Exercise tasks:
[1] From the mailing-list thread about Git alternates, list every file system path it mentions.
[2] In the mailing-list thread about Git alternates, which Git version was used to clone the repository?
[3] Carry on the mailing-list thread about Git alternates from the point where it stops.

Source:
"""

I have a central, shared Git repository on an NFS drive at path
$central.  I have added "$central/objects" to
$central/objects/info/alternates.  I see that when I clone this
repository with Git 1.6.1, the alternates file is automatically copied
to the clone, but so are all the pack files and loose objects.  If I
then cd to the clone and run 'git gc', it removes the redundant local
objects.

I thought I tested this setup a few months back, and 'git clone'
automatically used the alternates file to avoid copying the redundant
objects into the clone.  Has this behavior changed, or is my memory
bad?

James

^ permalink raw reply	[flat|nested] 13+ messages in thread

* Re: 'git clone' doesn't use alternates automatically?
  2009-01-30 22:12 'git clone' doesn't use alternates automatically? James Pickens
@ 2009-01-31  7:12 ` Jeff King
  2009-01-31 20:08   ` James Pickens
  0 siblings, 1 reply; 13+ messages in thread
From: Jeff King @ 2009-01-31  7:12 UTC (permalink / raw)

"""

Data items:
"""

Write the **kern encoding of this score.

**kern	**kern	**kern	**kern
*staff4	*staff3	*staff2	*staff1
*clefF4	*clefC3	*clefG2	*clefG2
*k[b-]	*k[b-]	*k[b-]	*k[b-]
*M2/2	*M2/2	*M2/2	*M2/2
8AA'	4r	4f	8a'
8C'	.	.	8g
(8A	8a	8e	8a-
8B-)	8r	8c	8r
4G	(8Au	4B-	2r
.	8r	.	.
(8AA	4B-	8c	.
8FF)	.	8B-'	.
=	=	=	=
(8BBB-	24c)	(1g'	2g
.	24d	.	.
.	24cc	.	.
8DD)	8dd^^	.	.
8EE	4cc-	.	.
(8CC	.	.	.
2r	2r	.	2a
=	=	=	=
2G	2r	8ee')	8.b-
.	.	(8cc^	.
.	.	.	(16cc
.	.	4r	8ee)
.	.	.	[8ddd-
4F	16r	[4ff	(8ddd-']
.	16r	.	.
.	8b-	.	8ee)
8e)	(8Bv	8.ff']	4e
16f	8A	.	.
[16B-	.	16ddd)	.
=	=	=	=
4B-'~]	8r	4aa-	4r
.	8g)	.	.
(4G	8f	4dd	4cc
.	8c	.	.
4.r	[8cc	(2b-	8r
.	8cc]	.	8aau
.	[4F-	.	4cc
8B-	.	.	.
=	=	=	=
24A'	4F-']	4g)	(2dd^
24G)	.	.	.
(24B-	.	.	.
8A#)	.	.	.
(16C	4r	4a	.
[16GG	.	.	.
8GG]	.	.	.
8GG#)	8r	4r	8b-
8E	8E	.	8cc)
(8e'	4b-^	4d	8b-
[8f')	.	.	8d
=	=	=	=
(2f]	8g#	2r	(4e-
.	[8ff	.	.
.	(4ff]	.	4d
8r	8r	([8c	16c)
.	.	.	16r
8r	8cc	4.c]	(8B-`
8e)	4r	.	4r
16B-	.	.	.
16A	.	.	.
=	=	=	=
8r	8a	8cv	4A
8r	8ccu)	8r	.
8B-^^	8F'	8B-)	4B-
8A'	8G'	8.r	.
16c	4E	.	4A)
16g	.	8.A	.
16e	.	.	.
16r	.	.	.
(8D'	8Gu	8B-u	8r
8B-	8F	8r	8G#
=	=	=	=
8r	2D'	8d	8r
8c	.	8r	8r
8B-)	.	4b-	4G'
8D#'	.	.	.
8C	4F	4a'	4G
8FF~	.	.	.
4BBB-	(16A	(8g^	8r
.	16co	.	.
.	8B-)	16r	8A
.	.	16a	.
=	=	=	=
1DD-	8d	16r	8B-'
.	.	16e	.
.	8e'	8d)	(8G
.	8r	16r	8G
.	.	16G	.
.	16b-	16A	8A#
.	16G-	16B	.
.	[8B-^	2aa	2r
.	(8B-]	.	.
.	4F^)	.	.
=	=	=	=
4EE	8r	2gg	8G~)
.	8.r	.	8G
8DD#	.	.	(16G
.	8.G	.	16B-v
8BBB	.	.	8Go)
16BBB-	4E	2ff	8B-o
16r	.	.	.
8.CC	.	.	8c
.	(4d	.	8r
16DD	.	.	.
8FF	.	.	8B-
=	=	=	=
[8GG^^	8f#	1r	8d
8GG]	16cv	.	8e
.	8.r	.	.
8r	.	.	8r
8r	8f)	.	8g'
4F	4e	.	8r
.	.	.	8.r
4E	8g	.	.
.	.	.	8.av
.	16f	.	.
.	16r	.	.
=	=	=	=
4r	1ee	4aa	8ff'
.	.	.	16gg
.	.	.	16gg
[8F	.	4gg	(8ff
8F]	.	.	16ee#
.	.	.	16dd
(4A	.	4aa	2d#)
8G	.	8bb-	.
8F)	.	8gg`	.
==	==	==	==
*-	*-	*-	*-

"""

Results:
[1]
$central
$central/objects
$central/objects/info/alternates

[2] Git 1.6.1

[3]
  To: James Pickens; +Cc: Git ML

On Fri, Jan 30, 2009 at 03:12:42PM -0700, James Pickens wrote:

> I have a central, shared Git repository on an NFS drive at path
> $central.  I have added "$central/objects" to
> $central/objects/info/alternates.  I see that when I clone this
> repository with Git 1.6.1, the alternates file is automatically copied
> to the clone, but so are all the pack files and loose objects.  If I
> then cd to the clone and run 'git gc', it removes the redundant local
> objects.

Yes, we don't set up alternates to an origin by default. If it's a local
clone, we do hardlink by default:

  $ ls -i git/.git/objects/pack
  7639155 pack-0651ae7e35ffde1921db158a3292e1c81153be1a.idx
  7638782 pack-0651ae7e35ffde1921db158a3292e1c81153be1a.pack
  $ git clone git foo
  ...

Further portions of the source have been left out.